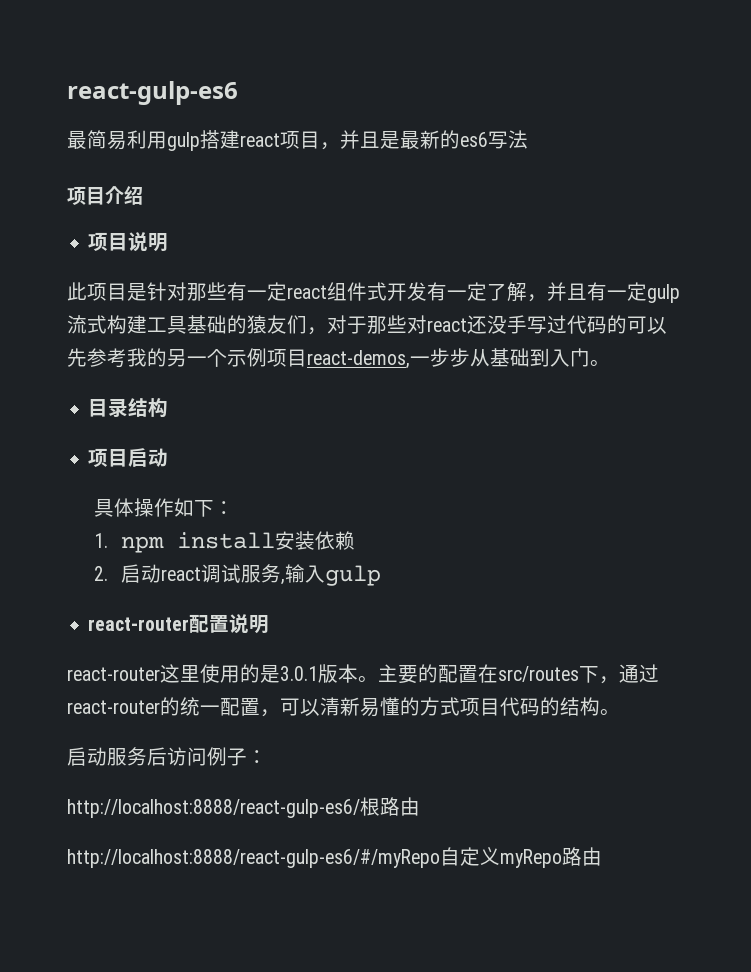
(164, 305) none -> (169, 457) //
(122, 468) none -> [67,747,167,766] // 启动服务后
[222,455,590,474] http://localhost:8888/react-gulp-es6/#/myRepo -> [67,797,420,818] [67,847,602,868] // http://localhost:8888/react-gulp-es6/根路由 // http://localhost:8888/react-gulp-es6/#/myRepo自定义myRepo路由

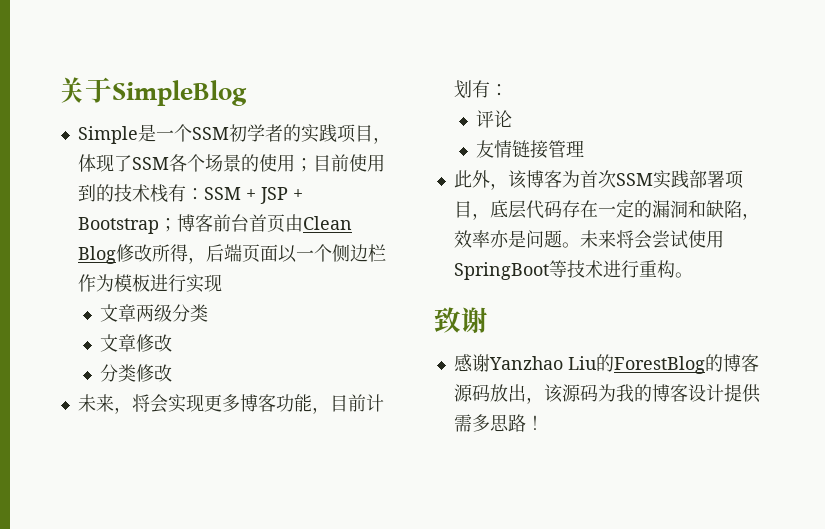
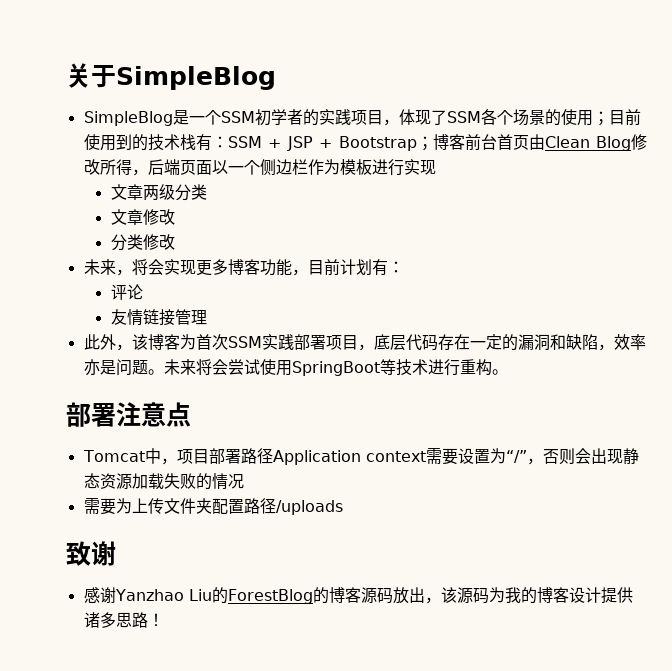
[77,126,138,144] Simple -> [83,111,173,126] SimpleBlog
(693, 275) none -> [66,402,191,427] [82,448,639,465] [83,473,244,490] [83,498,343,515] // 部署注意点 // Tomcat中，项目部署路径Application context需要设置为“/”，否则会出现静态资源加载失败的情况 // 需要为上传文件夹配置路径/uploads
[453,414,472,432] 需 -> [83,612,100,628] 诸

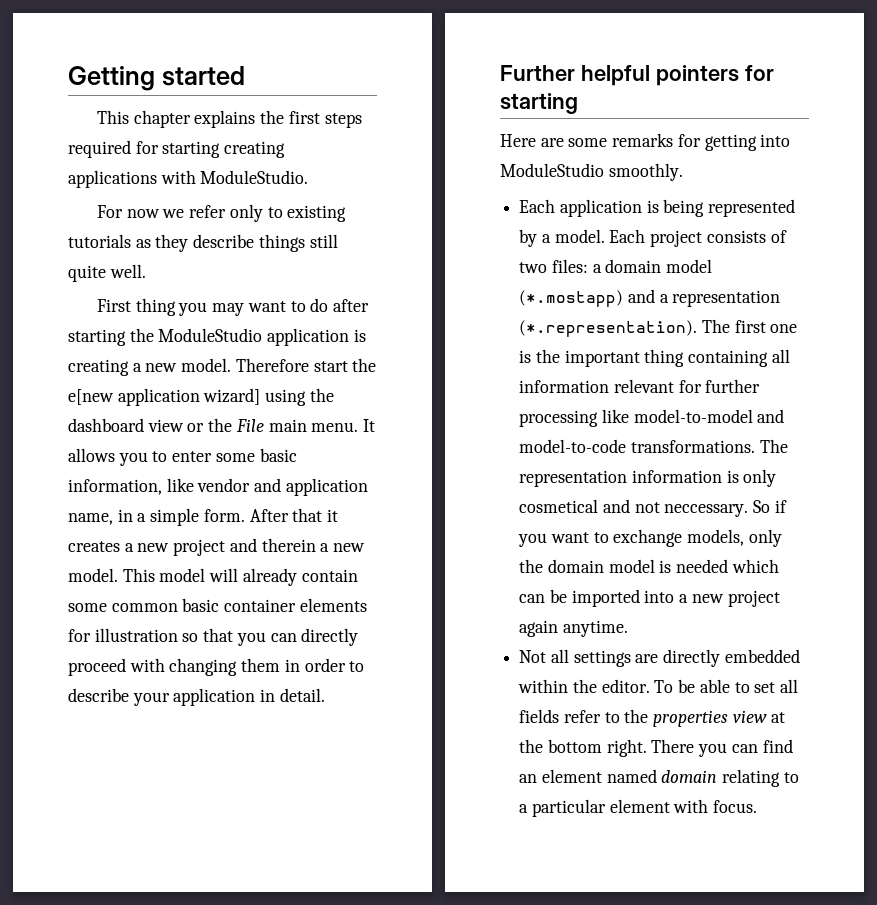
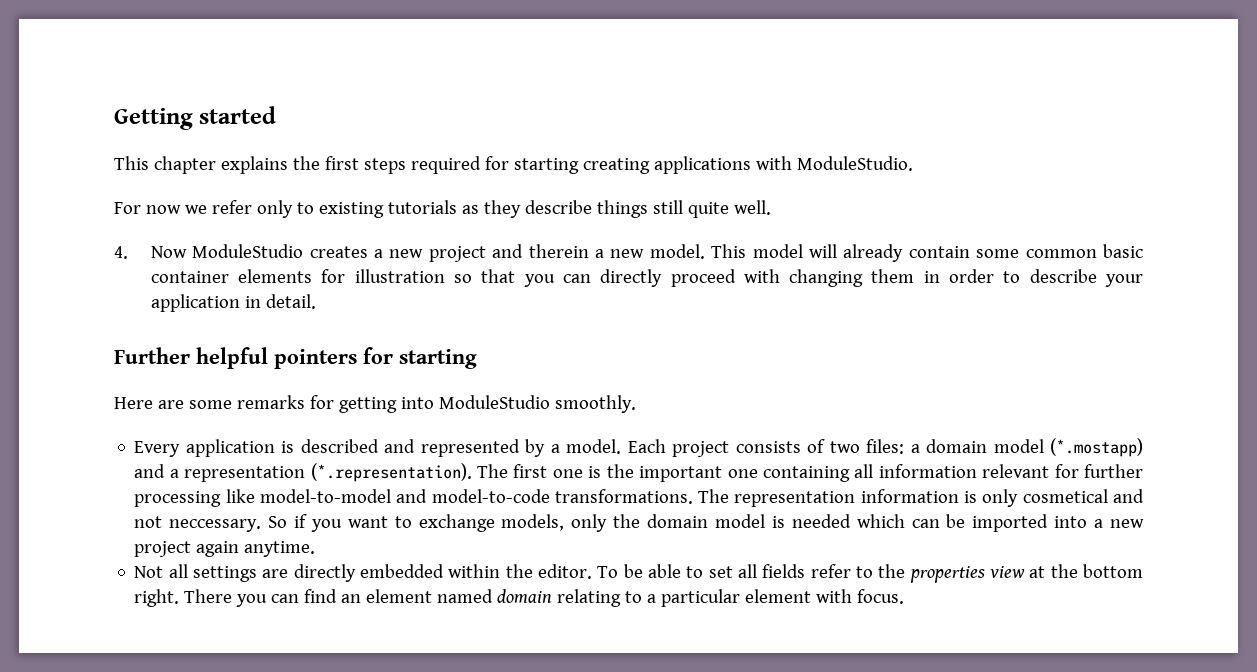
[96,298,369,316] [68,328,366,346] [68,358,377,376] [68,388,334,406] [68,418,376,432] [68,448,297,466] [68,478,368,496] [68,508,339,526] First thing you may want to do after starting the ModuleStudio application is creating a new model. Therefore start the e[new application wizard] using the dashboard view or the File main menu. It allows you to enter some basic information, like vendor and application name, in a simple form. After that it -> [114,244,304,259] 4. Now ModuleStudio
[519,199,705,217] Each application is being -> [134,439,416,457] Every application is described and
[644,349,685,367] thing -> [727,469,758,478] one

REQUEST
Print from the line containing "[96,298,369,316] [68,328,366,346] [68,358,377,376]" to the last line above, exactly as written.

SOLUTION
[96,298,369,316] [68,328,366,346] [68,358,377,376] [68,388,334,406] [68,418,376,432] [68,448,297,466] [68,478,368,496] [68,508,339,526] First thing you may want to do after starting the ModuleStudio application is creating a new model. Therefore start the e[new application wizard] using the dashboard view or the File main menu. It allows you to enter some basic information, like vendor and application name, in a simple form. After that it -> [114,244,304,259] 4. Now ModuleStudio
[519,199,705,217] Each application is being -> [134,439,416,457] Every application is described and
[644,349,685,367] thing -> [727,469,758,478] one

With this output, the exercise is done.